> **PAGE TEXT**:
The previous December, Campora - an honest man, much liked in the French football world - announced that he had found a saviour for the club. A Russian financial group, Fedcominvest, was willing to wipe out most of Monaco's debts.
The deal was vetoed by the royal family, on the grounds that Fedcominvest had doubtful friends in Russia. These doubts had not previously led the royal family to prevent Fedcominvest from operating in the Principality or acting as the shirt-sponsor for the football club.
Another bid, by an Italian consortium, was also rebuffed by the palace.
French football figures said that the Monaco royal family had deliberately made Campora's position untenable. He was told to look for foreign investors but also told that control of the club must remain in the hands of Monegasque interests and therefore ultimately the royal family.
In the end - as possibly programmed all along - Prince Albert came off the bench in extra-time and scored the financial goal to save the club that he so loves. Campora departed and the club's finances are now, it is said, closely monitored by the palace and the Principality's government.

(Collected data)
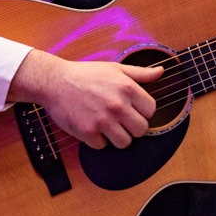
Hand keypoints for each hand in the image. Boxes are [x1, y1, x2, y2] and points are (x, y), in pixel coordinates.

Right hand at [10, 50, 163, 149]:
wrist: (55, 81)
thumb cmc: (86, 74)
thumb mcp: (115, 68)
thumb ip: (140, 73)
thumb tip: (161, 71)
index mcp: (127, 88)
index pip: (151, 110)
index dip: (143, 111)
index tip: (132, 109)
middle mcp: (117, 105)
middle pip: (141, 130)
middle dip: (133, 126)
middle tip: (121, 119)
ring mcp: (102, 120)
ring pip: (125, 142)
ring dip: (117, 136)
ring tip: (108, 125)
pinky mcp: (87, 132)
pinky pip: (102, 146)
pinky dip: (98, 140)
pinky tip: (92, 126)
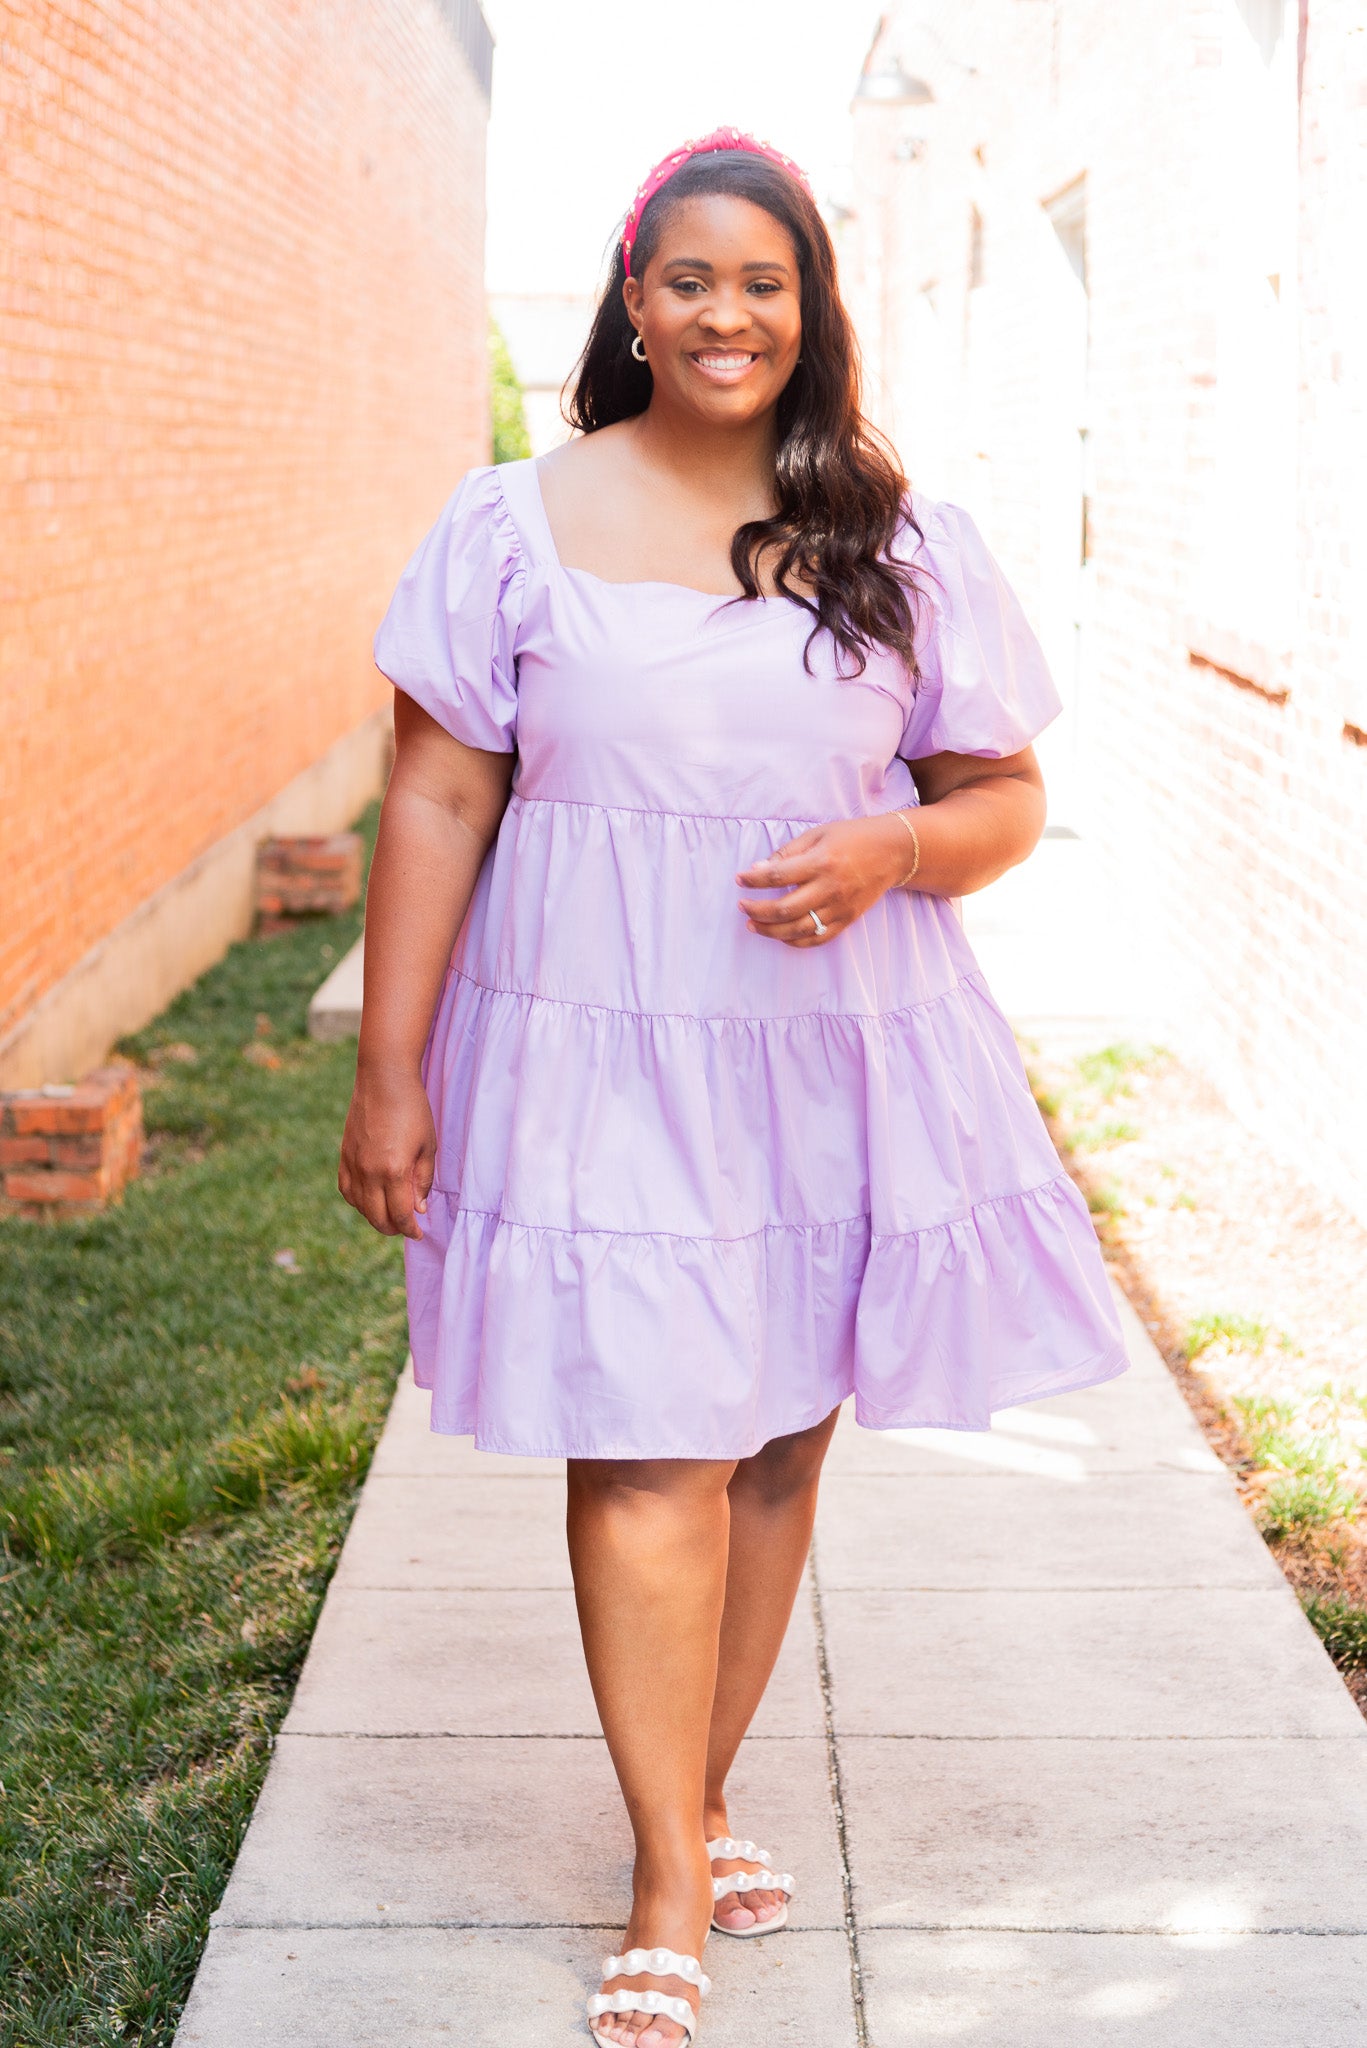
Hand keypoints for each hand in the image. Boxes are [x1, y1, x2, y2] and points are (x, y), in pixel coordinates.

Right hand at [338, 1064, 436, 1237]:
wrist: (383, 1079)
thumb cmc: (413, 1110)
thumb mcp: (428, 1146)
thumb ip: (423, 1181)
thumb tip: (419, 1209)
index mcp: (394, 1170)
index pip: (400, 1214)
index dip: (410, 1229)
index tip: (419, 1233)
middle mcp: (369, 1172)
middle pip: (377, 1217)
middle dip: (393, 1228)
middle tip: (406, 1227)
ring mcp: (353, 1164)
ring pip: (359, 1206)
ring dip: (374, 1216)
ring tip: (390, 1215)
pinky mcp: (344, 1155)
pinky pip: (346, 1189)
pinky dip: (357, 1201)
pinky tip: (369, 1199)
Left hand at [737, 814, 912, 946]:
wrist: (892, 852)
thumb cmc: (852, 837)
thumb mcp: (818, 835)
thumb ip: (787, 853)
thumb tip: (757, 870)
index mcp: (821, 861)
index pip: (777, 876)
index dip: (753, 880)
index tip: (740, 879)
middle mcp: (830, 887)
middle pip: (784, 909)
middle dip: (757, 910)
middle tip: (742, 906)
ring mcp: (840, 907)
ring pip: (799, 929)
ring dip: (770, 931)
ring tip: (752, 925)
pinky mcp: (848, 919)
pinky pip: (818, 938)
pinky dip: (796, 941)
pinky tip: (780, 935)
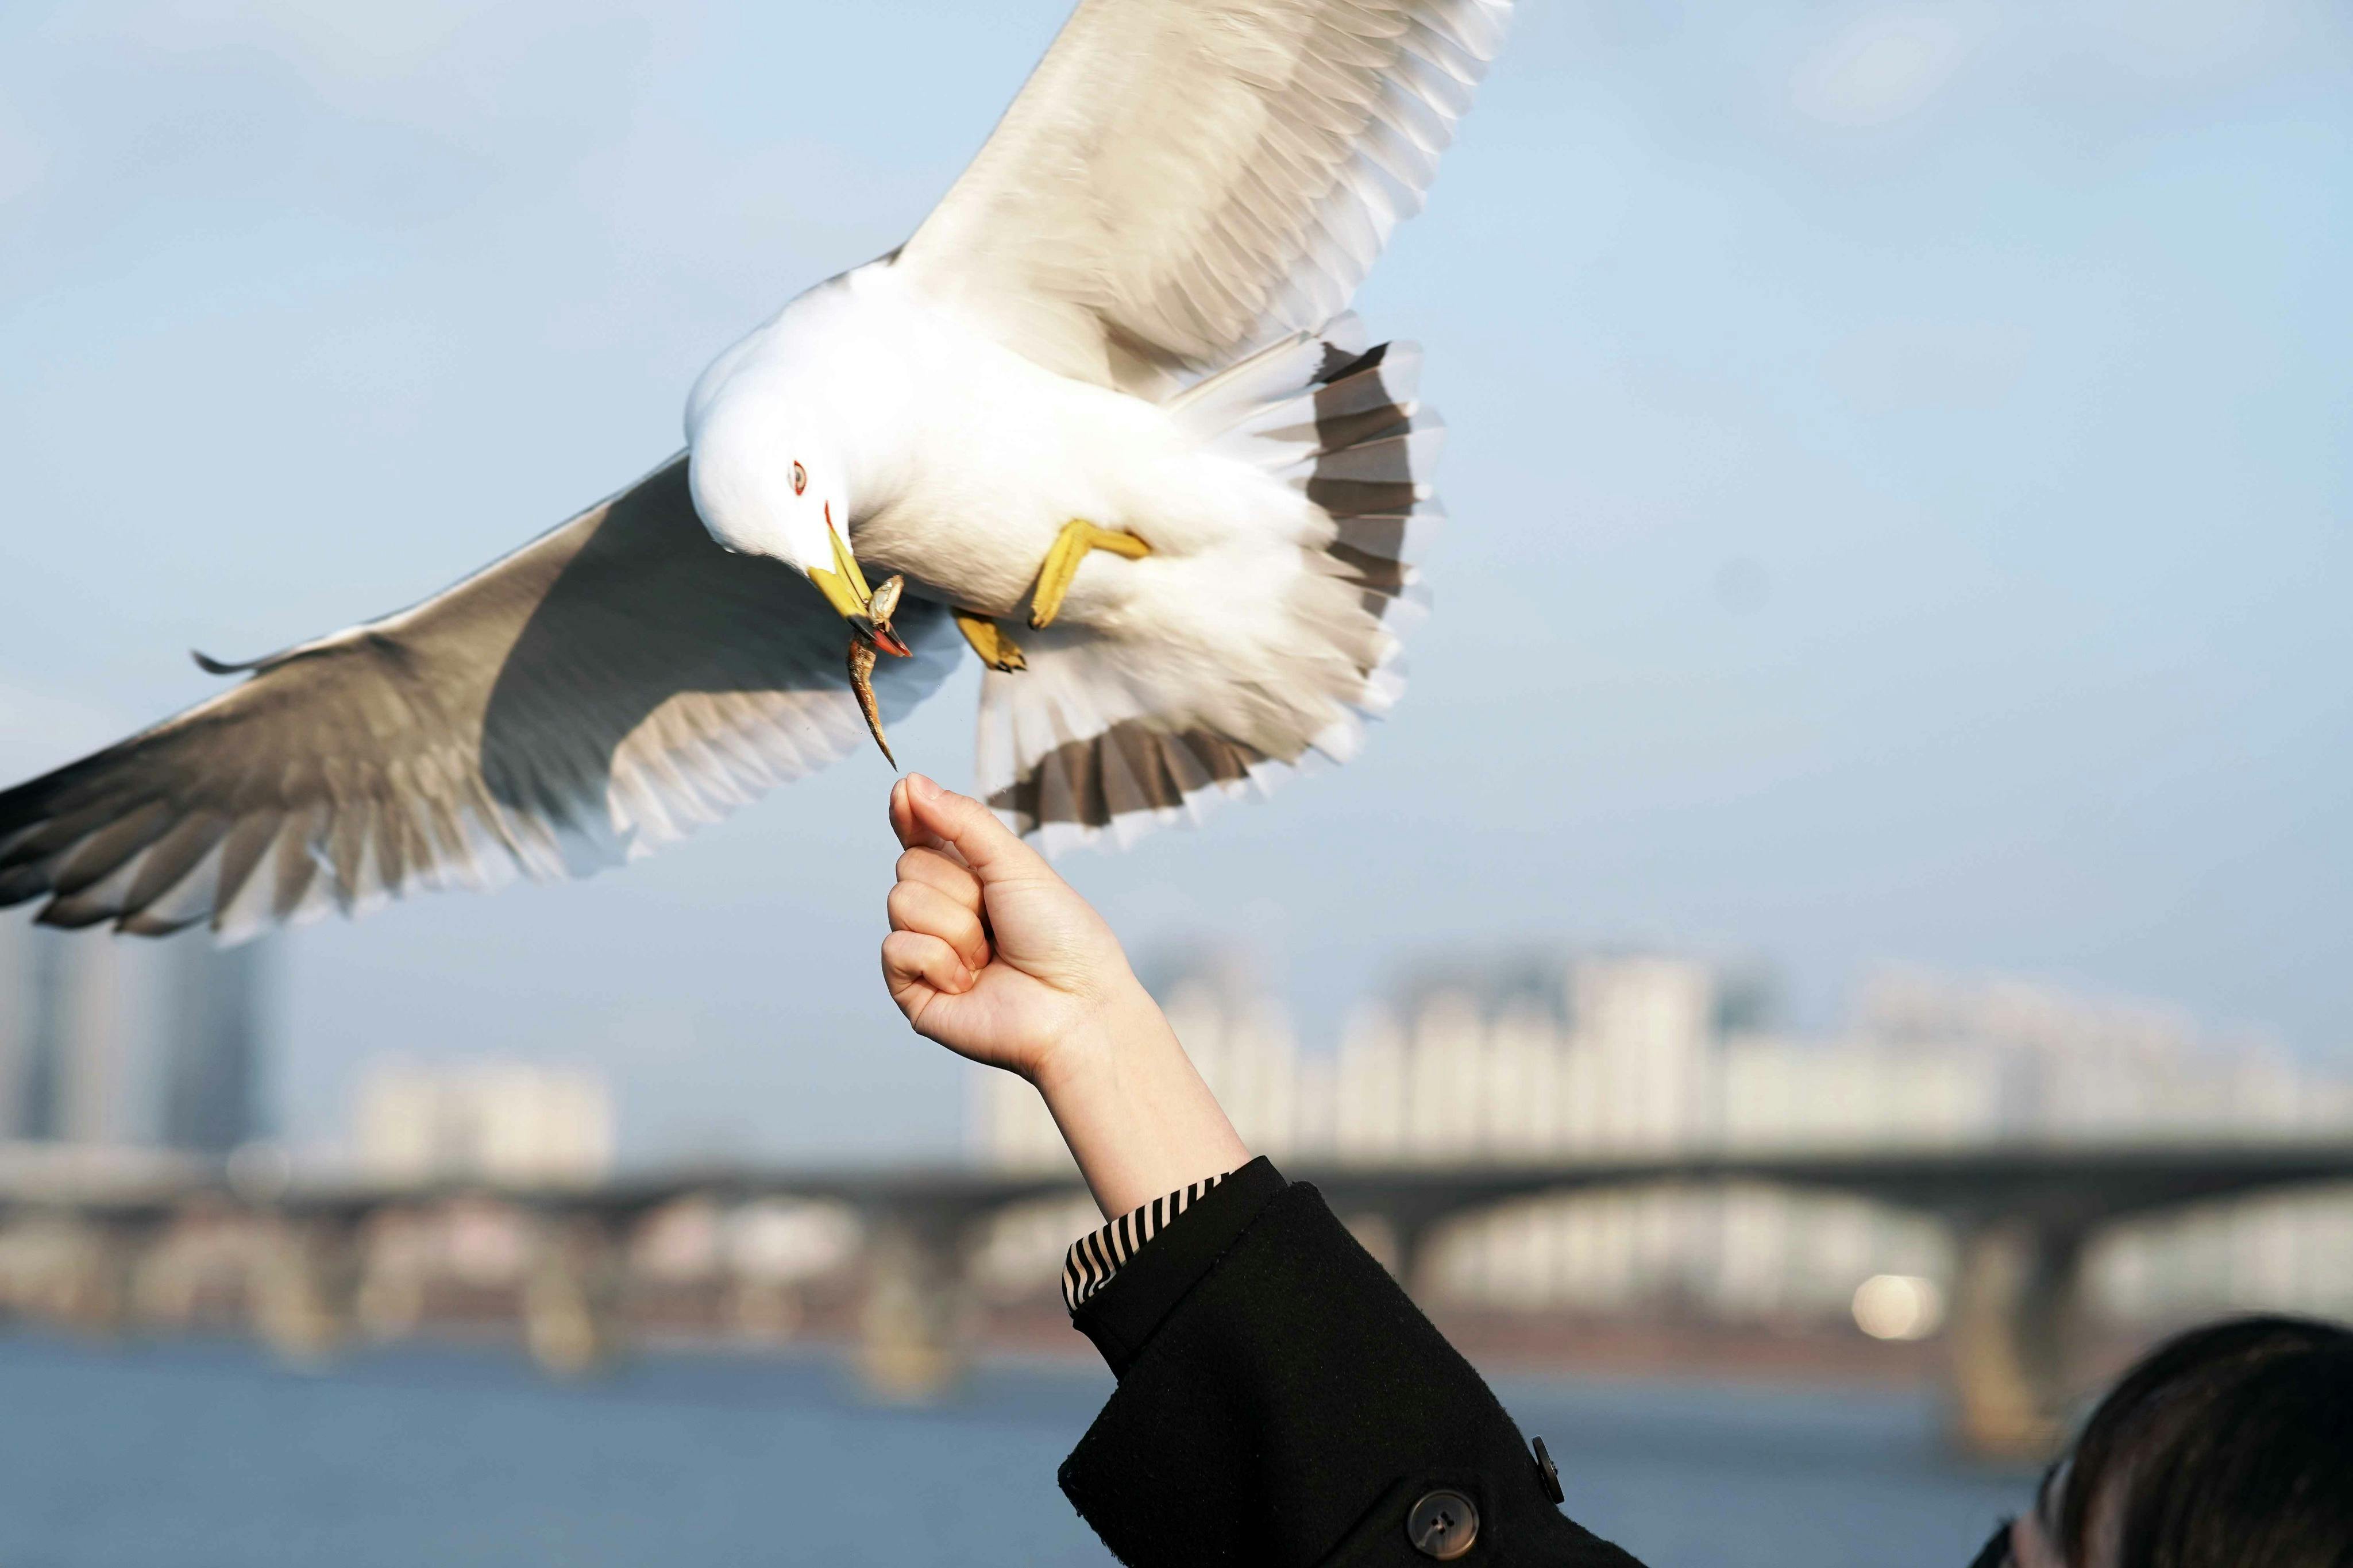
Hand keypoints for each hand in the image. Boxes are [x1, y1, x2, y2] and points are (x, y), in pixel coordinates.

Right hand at [877, 773, 1250, 1216]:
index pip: (920, 834)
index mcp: (969, 876)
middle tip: (997, 919)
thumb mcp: (1015, 863)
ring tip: (991, 955)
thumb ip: (961, 821)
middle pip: (908, 864)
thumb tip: (909, 782)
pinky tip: (970, 981)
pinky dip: (938, 960)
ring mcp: (926, 950)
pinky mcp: (913, 990)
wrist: (1076, 1005)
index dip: (910, 813)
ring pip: (900, 902)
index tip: (905, 793)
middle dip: (959, 887)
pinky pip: (895, 948)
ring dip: (956, 927)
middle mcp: (943, 910)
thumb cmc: (1061, 936)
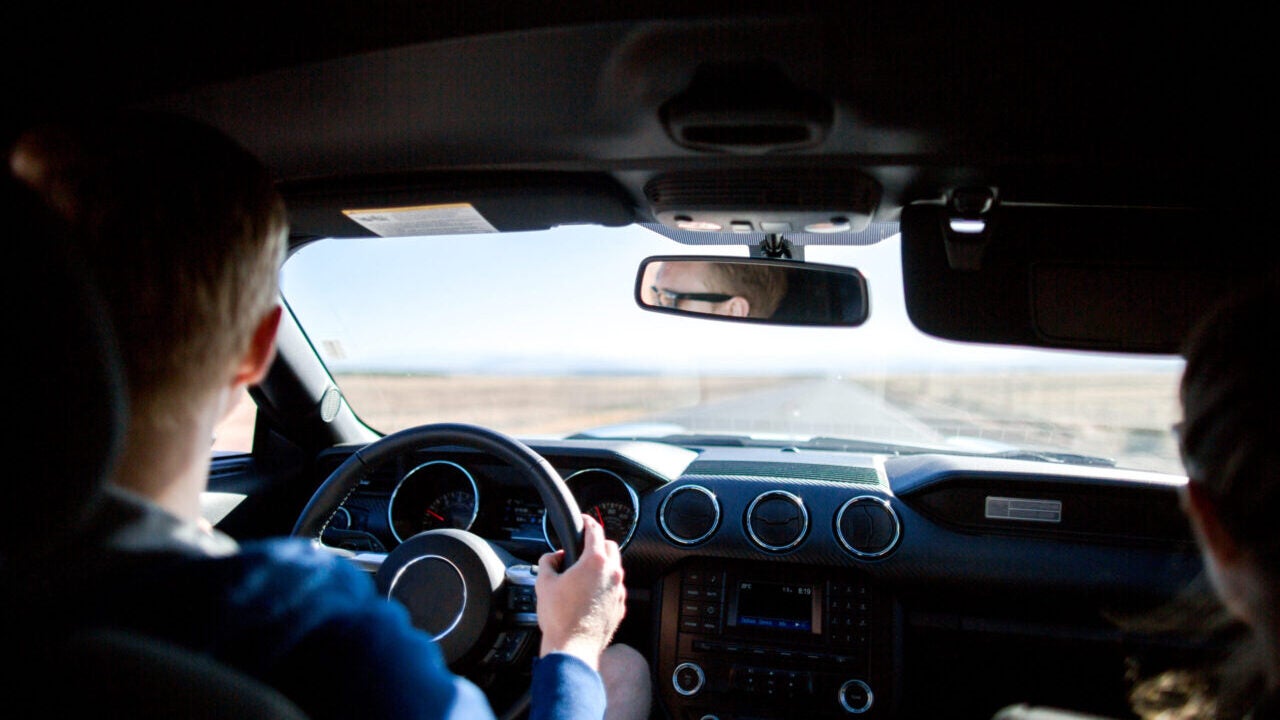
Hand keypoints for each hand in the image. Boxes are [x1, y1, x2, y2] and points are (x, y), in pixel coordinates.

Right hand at [535, 514, 626, 670]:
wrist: (573, 648)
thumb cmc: (560, 618)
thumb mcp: (543, 583)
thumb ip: (548, 562)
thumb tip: (553, 558)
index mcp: (594, 562)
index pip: (595, 531)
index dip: (588, 522)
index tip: (585, 521)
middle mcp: (612, 574)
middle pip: (611, 547)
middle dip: (598, 544)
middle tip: (583, 549)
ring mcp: (619, 591)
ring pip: (616, 568)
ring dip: (603, 566)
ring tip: (584, 574)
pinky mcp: (620, 607)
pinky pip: (616, 589)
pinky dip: (606, 586)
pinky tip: (590, 594)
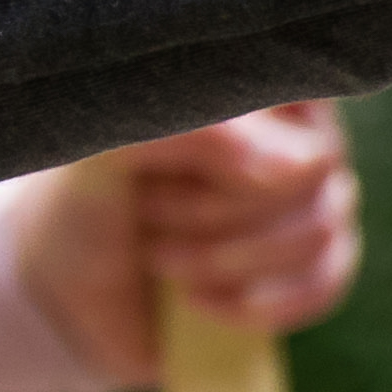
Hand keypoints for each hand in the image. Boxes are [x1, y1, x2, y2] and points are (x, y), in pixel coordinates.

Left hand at [9, 102, 357, 387]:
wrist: (69, 291)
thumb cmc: (85, 202)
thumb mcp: (112, 155)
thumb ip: (195, 132)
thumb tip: (295, 163)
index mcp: (254, 92)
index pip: (303, 88)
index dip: (242, 140)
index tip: (179, 165)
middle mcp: (297, 140)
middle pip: (311, 171)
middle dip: (211, 207)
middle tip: (145, 211)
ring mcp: (312, 206)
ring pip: (318, 230)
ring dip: (222, 257)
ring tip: (158, 256)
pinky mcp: (309, 271)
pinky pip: (322, 286)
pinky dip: (252, 302)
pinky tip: (196, 300)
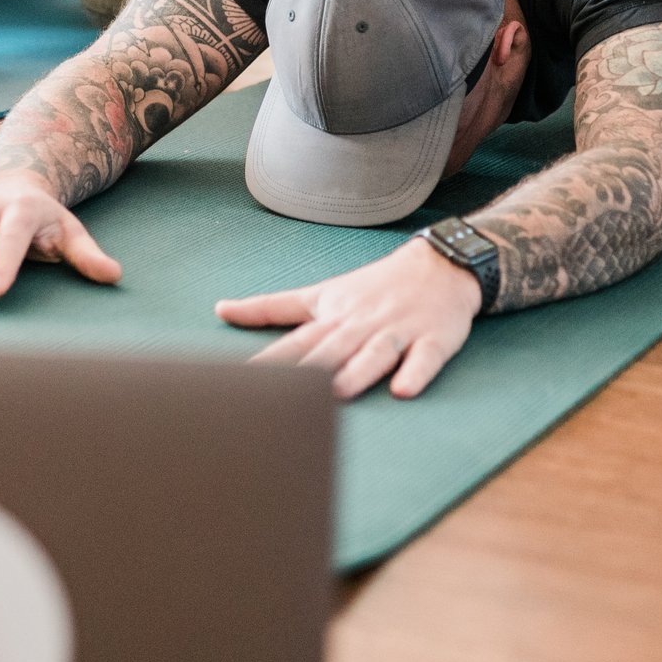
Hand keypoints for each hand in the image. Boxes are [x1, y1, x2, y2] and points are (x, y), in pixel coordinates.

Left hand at [222, 238, 481, 399]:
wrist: (440, 265)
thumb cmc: (375, 287)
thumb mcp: (320, 293)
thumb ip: (272, 307)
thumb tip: (221, 309)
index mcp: (333, 315)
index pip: (295, 340)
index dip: (267, 361)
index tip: (239, 381)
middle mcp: (362, 323)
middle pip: (332, 348)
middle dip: (308, 370)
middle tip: (282, 396)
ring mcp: (398, 331)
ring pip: (375, 352)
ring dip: (357, 371)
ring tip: (337, 391)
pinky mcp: (434, 339)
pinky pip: (425, 358)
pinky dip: (416, 373)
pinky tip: (404, 389)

> **ASSIGNMENT**: Carry the account of the Monaco football club's financial troubles further, beginning right after its last sentence. This material is separate from the account of the Monaco football club.

> **EXERCISE OUTPUT**:
One consequence - possibly intended, possibly not - was to give a much freer-hand in footballing matters to the club's coach, Didier Deschamps. Campora, like many French club presidents, had always controlled recruitment and expected to be consulted on team selection.
Since his departure, Deschamps has been more like a club manager in the old British tradition. There has been little money for recruitment but the former France, Juventus and Chelsea midfielder had already built-up a talented squad. Clear management and settled team selection has done wonders.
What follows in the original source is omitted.